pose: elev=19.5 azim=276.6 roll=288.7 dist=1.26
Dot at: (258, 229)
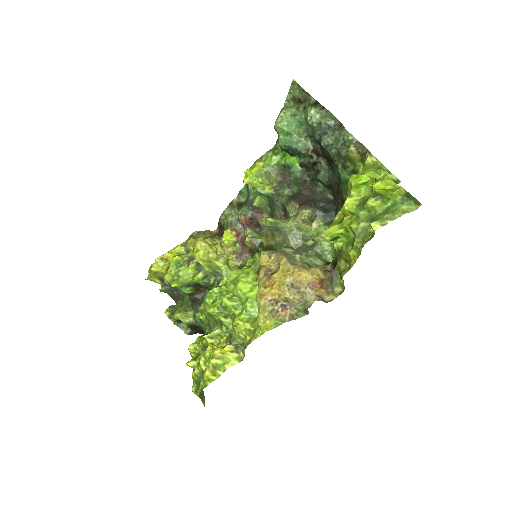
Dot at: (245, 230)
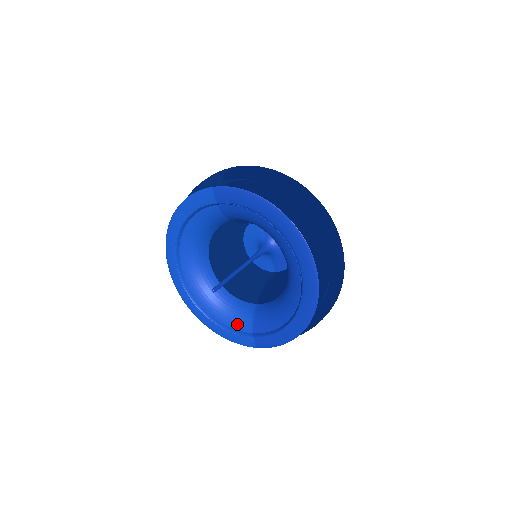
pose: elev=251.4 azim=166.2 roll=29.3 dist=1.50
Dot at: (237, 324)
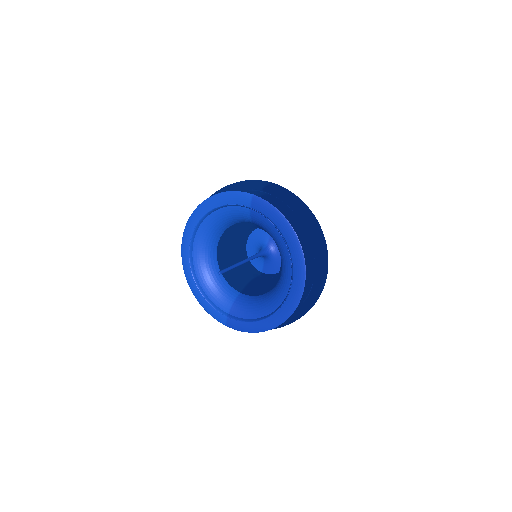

########

**DEINE AUFGABE:**
Zitiere alle Daten oben wörtlich und Zeile für Zeile, aber lass die Bilder weg.

**DAS ERGEBNIS:**
pose: elev=19.5 azim=276.6 roll=288.7 dist=1.26
Dot at: (258, 229)
Dot at: (245, 230)
pose: elev=251.4 azim=166.2 roll=29.3 dist=1.50
Dot at: (237, 324)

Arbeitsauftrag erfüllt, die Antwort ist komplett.